Tuesday, February 21, 2012
By Faith... Moses, Part 36 of 54
Idea: Those who are close to us have a greater capacity to make us fear than those who are opposed to us.
Purpose: To help listeners realize that no leader can go it alone.
Do you enjoy some of the intellectual challenges that appear as you study the Bible?
For example, there seems to be a very straightforward statement about Moses in Hebrews 11:27, “By faith [Moses] left Egypt, not fearing the king’s anger; he persevered because he saw Him who is invisible” (NIV).
The text says three things: By faith Moses left Egypt; he didn’t fear the king’s anger; he persevered because he saw the One who is invisible.
I. The problem we have to solve is in the statement, “By faith he left Egypt, not fearing the king’s anger.” What could that refer to?
It could refer to the time Moses left Egypt after he had killed an Egyptian and fled to Midian. That fits the sequence in Hebrews 11. The difficulty is that back in Exodus 2:14-15 the text says that Moses feared and fled.
It could mean that Moses left Egypt in the exodus when he led the people out and through the Red Sea. That fits Exodus 2, but it doesn’t fit the sequence in Hebrews 11.
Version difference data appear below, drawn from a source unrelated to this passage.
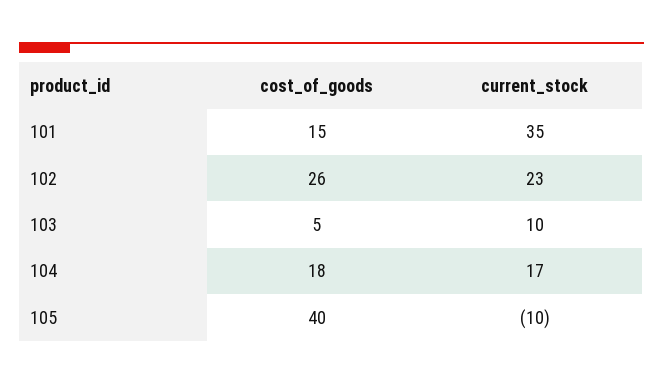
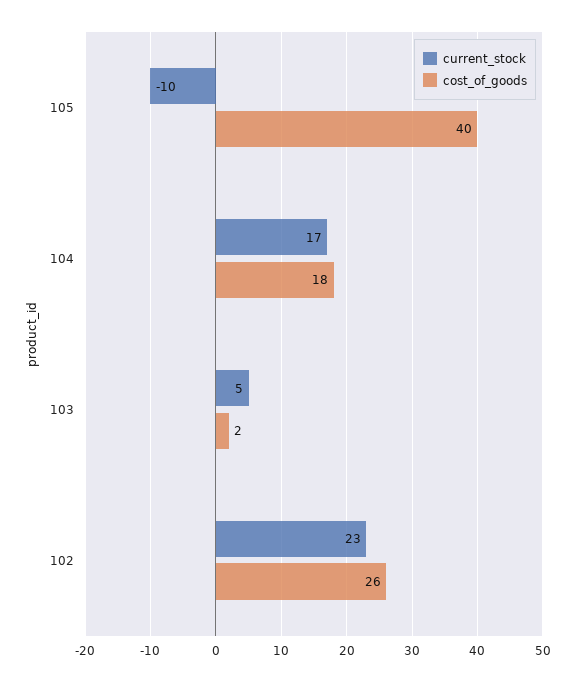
cost_of_goods, 101: 15 -> none
current_stock, 101: 35 -> none
cost_of_goods, 103: 5 -> 2
current_stock, 103: 10 -> 5

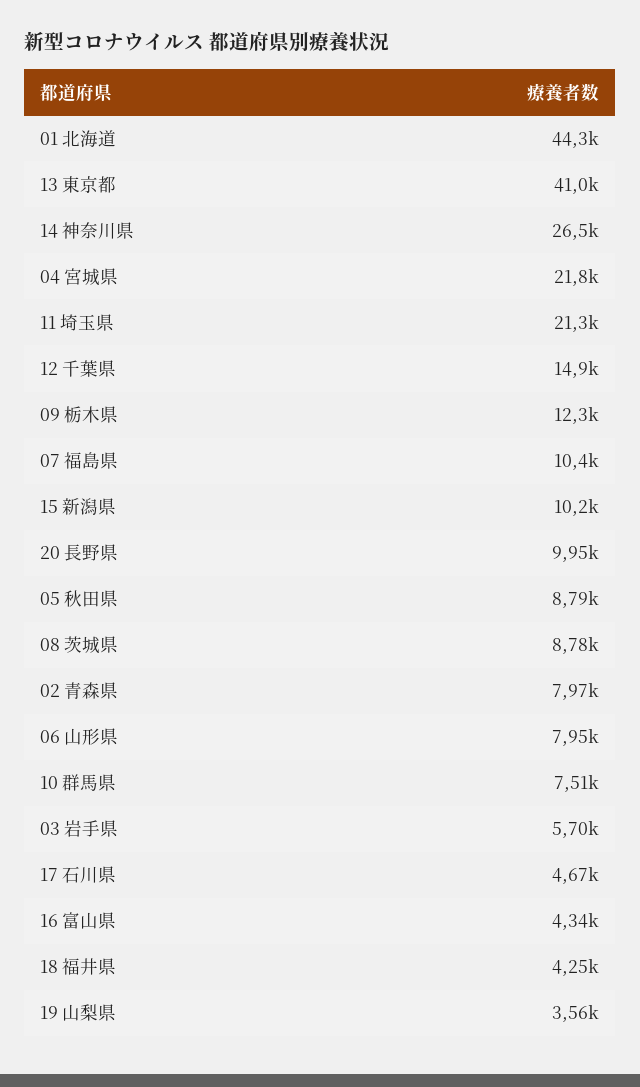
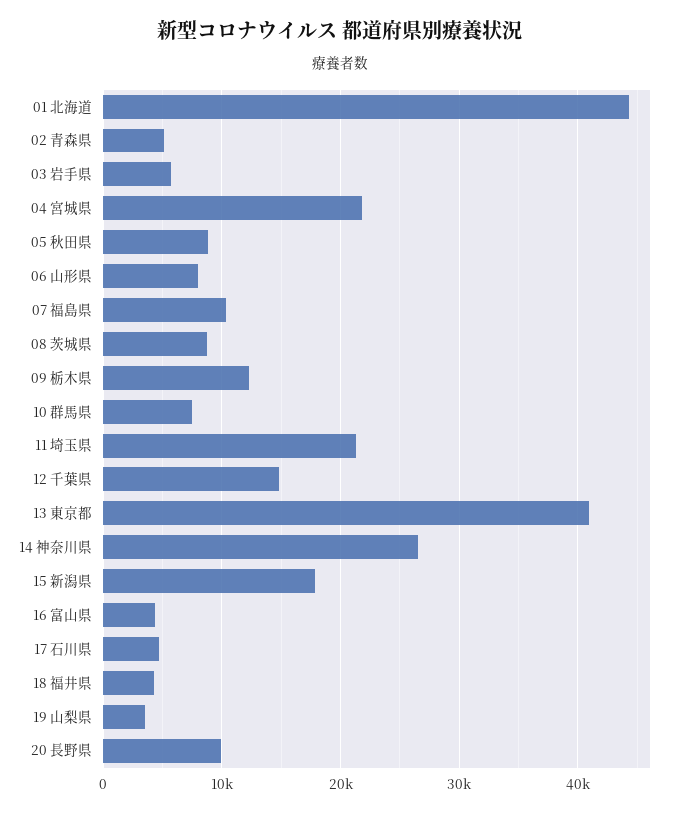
15 新潟県: 10200 -> 18000
02 青森県: 7970 -> 5000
II. How do scholars who believe that it refers to the journey to Midian explain the phrase “he was afraid”?
The text doesn’t say what made Moses afraid. In this interpretation, Moses wasn’t afraid of the anger of Pharaoh.
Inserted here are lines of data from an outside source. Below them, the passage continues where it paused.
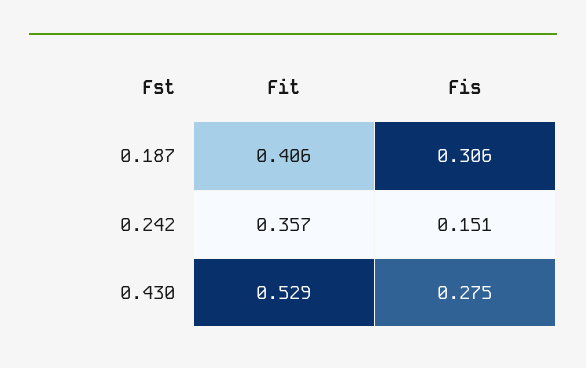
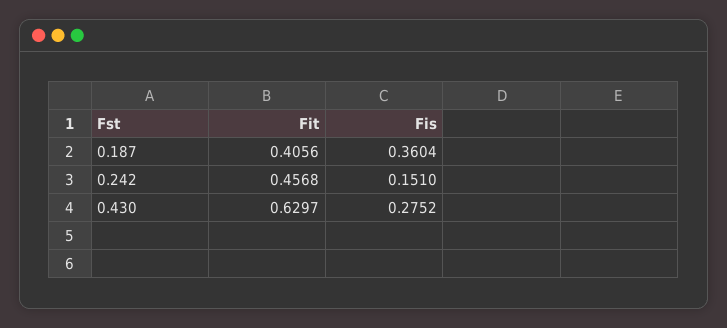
Fis, 0.187: 0.306 -> 0.3604
Fit, 0.242: 0.357 -> 0.4568
Fit, 0.430: 0.529 -> 0.6297

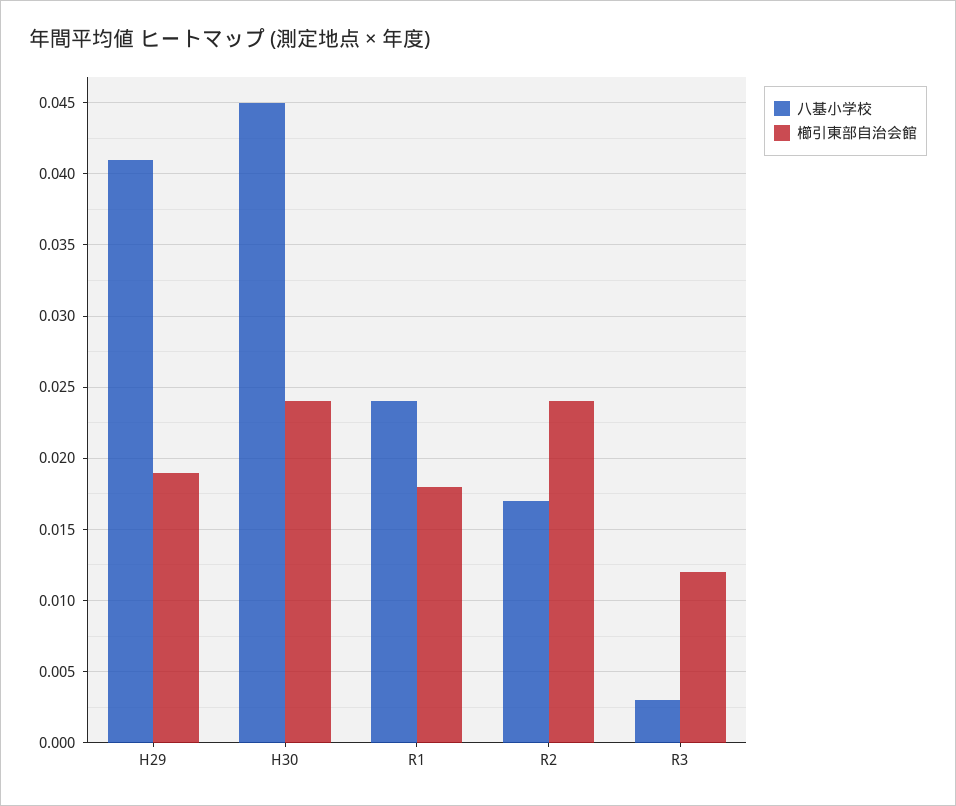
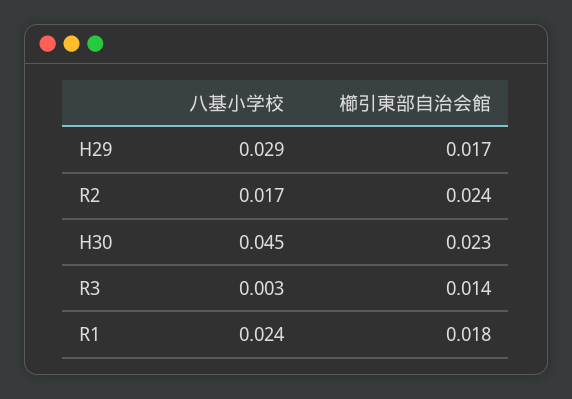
八基小学校, H29: 0.041 -> 0.029
櫛引東部自治会館, H29: 0.019 -> 0.017
櫛引東部自治会館, H30: 0.024 -> 0.023
櫛引東部自治会館, R3: 0.012 -> 0.014

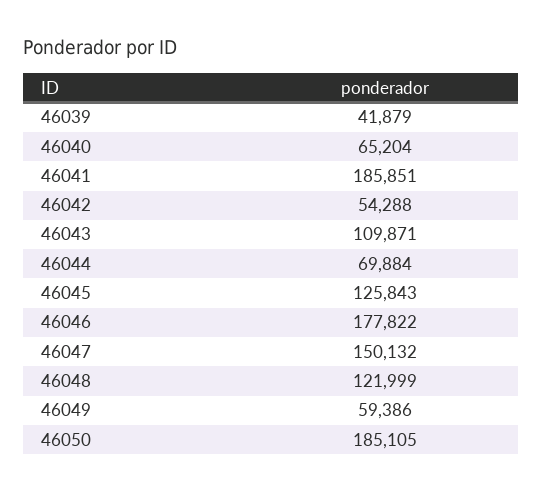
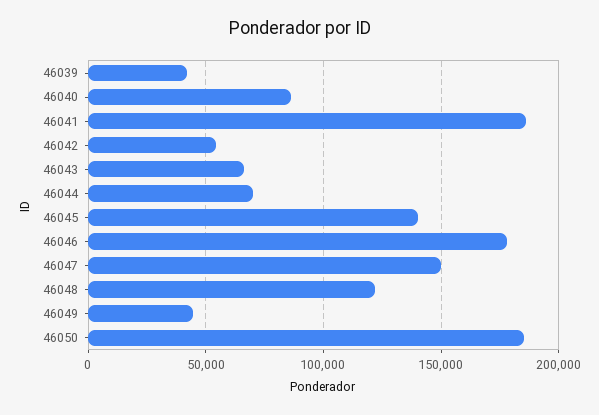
46040: 65204 -> 85000
46043: 109871 -> 65000
46045: 125843 -> 140000
46049: 59386 -> 45000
Even though he was fearless, the lack of faith in the Hebrews who rejected his leadership made him afraid.
III. Our own people can often make us more afraid than our enemies can.
Acts 7:23 seems to say that: “Now when [Moses] was forty years old, it came into his heart to visit his brethren, the children of Israel. And seeing one of them suffer wrong, he defended and avenged him who was oppressed, and struck down the Egyptian.
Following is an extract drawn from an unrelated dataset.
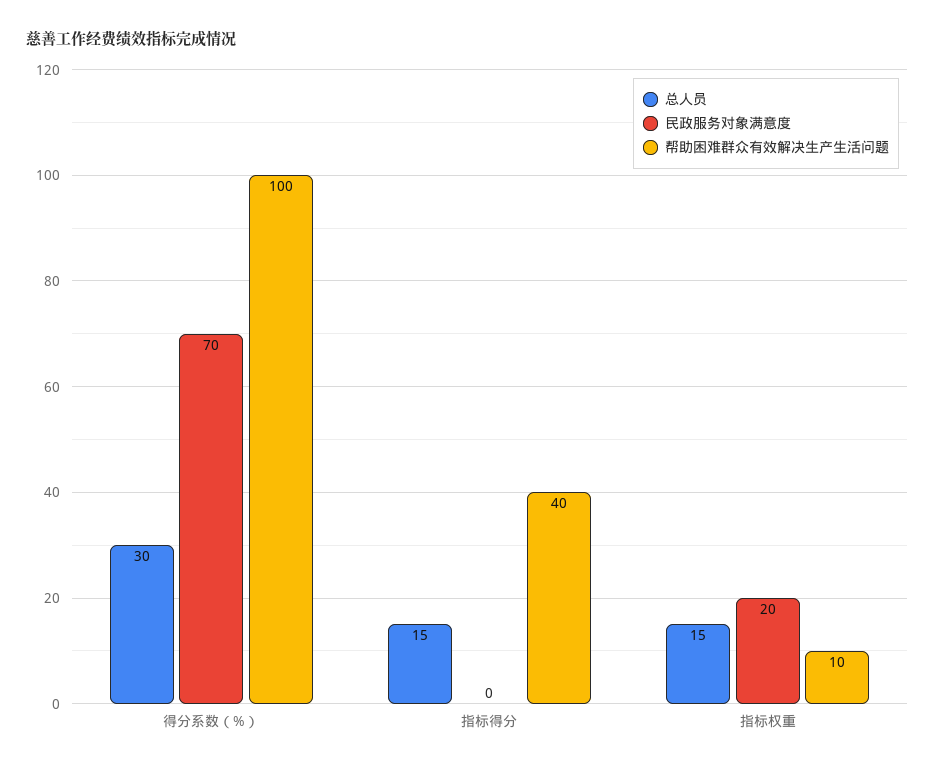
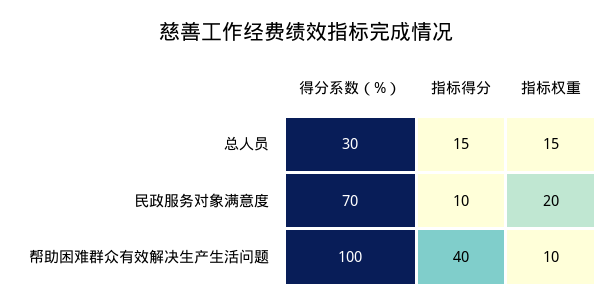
民政服务对象满意度, 指标得分: 0 -> 10

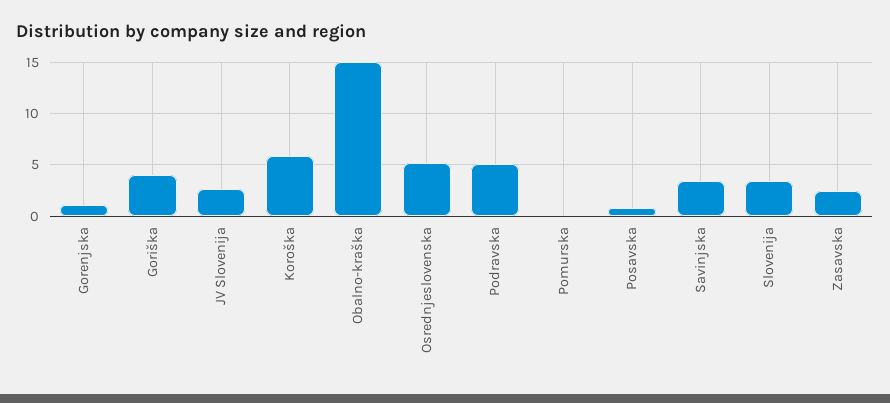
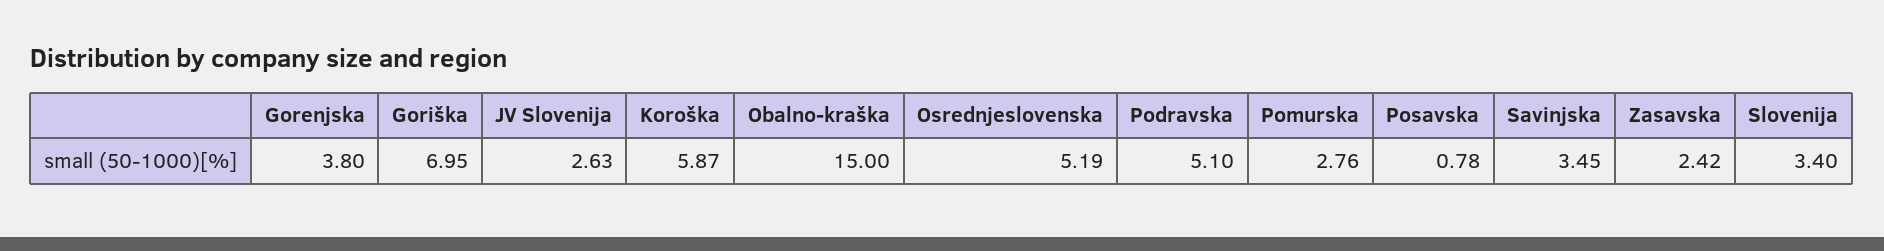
Gorenjska: 1 -> 3.8
Goriška: 4 -> 6.95
Pomurska: 0 -> 2.76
For he supposed that his brethren would have understood that God would deliver them by his hand, but they did not understand. And the next day he appeared to two of them as they were fighting, and tried to reconcile them, saying, ‘Men, you are brethren; why do you wrong one another?’ But he who did his neighbor wrong pushed him away, saying, ‘Who made you a ruler and a judge over us? Do you want to kill me as you did the Egyptian yesterday?’ Then at this saying, Moses fled and became a dweller in the land of Midian, where he had two sons.”
Our own experience can affirm that: Who can make us most afraid? Who can discourage us most? Those whom we consider to be our friends, or those who are our enemies?
Moses left Egypt not because he feared the wrath of Pharaoh but because he feared the negative response of his own people.